Supplied text
1. Executive Summary & Problem Statement¶

← Back to index | Next: Core Architectural Components →

Executive Summary¶

For Executive Leadership¶

Make GitHub Actions self-hosted runners safe and economical to operate at multi-tenant enterprise scale. This system turns the shared Kubernetes cluster hosting CI/CD into a managed internal platform: one operator, deployed once, that lets dozens of tenant teams onboard themselves and run thousands of jobs per hour — without the platform team becoming the bottleneck and without any one team's incident becoming everyone's outage.

Engineering velocity for product teams. Tenant teams onboard themselves via a single custom resource in their own namespace and own every subsequent change — new runner types, GPU quota rebalancing, scale limits. Changes that today wait days for a platform-team ticket ship in minutes. Teams iterating quickly — especially those adding new GPU test suites — are no longer rate-limited by platform availability.
GPU utilization that holds under contention. GPU runners are guaranteed scheduling slots even when cheap CPU runners flood a shared quota, so the most expensive hardware actually runs instead of losing the race. GPU nodes return to the cluster scheduler the moment each job completes, freeing them for other workloads between CI jobs. Per-tenant utilization metrics give finance and platform leadership the data to justify GPU allocations and reclaim under-used capacity.
No manual recovery from infrastructure incidents. Preempted, OOM-killed, and node-lost jobs are fast-cancelled at GitHub and rerun automatically, with a per-job retry budget. The class of "my CI job hung for ten minutes and then failed mysteriously — please rerun" support tickets is closed by construction, eliminating a recurring source of toil for both tenant teams and on-call.
Per-tenant security and audit isolation. Every tenant's GitHub traffic exits through a dedicated egress IP pool, enabling per-team IP allowlisting on the GitHub side and per-tenant audit attribution. A rate limit, abuse flag, or IP ban triggered by one team is contained to that team — other tenants are unaffected. For organizations with GitHub Enterprise IP allowlist requirements or regulated workloads, this is what makes a shared cluster viable instead of one cluster per tenant.
Operational leverage for the platform team. One operator at the cluster level replaces a per-tenant runner deployment for every team. The platform team's job shrinks to running one controller; first-line debugging shifts to the tenant teams who know their own workloads. Fewer escalations, fewer on-call pages, no per-tenant configuration drift to manage.

Work to complete
(1) In the executive summary, list the kinds of jobs that are fast-cancelled at GitHub and rerun automatically.
(2) Reproduce the executive summary verbatim, beginning at the words "For Executive Leadership¶" and ending after the words "becoming everyone's outage.".

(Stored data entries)
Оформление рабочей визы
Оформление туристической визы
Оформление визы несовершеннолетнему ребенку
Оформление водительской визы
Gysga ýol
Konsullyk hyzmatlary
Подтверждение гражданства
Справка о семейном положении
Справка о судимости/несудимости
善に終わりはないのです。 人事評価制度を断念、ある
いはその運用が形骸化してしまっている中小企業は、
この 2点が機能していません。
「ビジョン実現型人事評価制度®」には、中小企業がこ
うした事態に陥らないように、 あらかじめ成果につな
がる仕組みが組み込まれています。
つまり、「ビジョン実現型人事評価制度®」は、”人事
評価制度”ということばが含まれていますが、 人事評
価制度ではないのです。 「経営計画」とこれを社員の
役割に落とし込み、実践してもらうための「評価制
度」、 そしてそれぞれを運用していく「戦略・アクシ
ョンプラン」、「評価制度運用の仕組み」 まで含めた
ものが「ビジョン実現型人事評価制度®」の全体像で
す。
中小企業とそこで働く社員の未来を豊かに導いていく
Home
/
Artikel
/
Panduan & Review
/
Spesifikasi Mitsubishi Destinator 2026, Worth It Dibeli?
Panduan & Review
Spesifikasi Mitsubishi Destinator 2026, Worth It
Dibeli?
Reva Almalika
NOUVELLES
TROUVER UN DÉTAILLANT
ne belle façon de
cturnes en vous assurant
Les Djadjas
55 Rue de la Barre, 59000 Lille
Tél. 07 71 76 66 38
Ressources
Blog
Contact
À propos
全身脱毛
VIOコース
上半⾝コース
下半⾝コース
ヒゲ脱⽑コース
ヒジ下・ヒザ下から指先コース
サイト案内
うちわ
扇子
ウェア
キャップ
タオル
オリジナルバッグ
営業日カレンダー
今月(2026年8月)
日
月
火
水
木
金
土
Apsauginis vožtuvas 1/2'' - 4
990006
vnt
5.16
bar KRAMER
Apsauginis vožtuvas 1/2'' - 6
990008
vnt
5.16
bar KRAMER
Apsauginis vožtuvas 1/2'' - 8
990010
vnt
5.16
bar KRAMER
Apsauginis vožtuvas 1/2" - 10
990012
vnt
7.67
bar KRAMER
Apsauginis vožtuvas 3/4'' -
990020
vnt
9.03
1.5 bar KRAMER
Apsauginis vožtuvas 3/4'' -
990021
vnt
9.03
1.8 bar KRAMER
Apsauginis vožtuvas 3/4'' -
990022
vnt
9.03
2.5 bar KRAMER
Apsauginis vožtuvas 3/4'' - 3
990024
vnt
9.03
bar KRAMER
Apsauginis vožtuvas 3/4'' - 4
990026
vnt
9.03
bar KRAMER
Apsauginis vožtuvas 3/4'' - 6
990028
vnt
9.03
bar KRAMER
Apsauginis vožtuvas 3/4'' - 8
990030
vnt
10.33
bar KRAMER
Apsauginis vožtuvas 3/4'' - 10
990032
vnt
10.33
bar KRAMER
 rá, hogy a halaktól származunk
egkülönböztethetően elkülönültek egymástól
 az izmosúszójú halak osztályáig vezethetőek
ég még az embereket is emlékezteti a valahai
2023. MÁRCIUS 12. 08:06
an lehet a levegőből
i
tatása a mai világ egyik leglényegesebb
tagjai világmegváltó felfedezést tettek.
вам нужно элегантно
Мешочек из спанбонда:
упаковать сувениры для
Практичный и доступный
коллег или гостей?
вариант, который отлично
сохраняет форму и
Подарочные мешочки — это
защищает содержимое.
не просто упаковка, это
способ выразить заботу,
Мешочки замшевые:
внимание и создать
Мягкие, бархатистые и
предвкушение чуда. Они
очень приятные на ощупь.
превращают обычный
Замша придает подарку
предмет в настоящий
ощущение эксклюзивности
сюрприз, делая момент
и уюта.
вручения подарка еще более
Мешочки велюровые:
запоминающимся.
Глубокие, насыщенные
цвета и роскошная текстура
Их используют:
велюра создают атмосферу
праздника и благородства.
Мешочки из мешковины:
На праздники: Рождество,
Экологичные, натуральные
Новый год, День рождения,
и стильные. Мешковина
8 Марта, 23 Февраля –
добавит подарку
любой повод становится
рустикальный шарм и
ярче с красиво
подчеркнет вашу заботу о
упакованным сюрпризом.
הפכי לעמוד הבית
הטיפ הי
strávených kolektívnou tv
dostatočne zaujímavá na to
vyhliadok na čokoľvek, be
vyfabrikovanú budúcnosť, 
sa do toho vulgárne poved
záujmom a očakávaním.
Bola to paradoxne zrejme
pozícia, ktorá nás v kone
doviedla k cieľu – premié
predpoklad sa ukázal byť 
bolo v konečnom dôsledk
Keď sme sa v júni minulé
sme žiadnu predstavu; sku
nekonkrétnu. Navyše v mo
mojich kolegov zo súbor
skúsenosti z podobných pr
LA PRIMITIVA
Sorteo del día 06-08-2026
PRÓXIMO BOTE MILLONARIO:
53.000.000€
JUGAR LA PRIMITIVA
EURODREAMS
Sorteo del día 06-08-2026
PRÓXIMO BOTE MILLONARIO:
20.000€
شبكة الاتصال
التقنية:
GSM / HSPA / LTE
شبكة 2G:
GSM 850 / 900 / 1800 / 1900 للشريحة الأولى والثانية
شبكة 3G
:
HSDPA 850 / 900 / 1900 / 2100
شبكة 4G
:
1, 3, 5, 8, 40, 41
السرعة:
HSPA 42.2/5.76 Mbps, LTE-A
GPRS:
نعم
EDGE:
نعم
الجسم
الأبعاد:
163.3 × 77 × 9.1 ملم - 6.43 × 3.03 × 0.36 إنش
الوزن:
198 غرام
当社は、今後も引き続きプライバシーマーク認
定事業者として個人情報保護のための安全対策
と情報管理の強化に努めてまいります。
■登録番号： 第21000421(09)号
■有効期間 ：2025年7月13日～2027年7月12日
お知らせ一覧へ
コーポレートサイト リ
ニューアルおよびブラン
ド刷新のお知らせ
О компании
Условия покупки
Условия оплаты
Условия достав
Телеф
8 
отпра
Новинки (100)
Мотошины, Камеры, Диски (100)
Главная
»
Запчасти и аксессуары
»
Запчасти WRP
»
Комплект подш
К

Responses per task
(1)
- Preempted jobs
- OOM-killed jobs
- Node-lost jobs

(2)
For Executive Leadership¶

Make GitHub Actions self-hosted runners safe and economical to operate at multi-tenant enterprise scale. This system turns the shared Kubernetes cluster hosting CI/CD into a managed internal platform: one operator, deployed once, that lets dozens of tenant teams onboard themselves and run thousands of jobs per hour — without the platform team becoming the bottleneck and without any one team's incident becoming everyone's outage.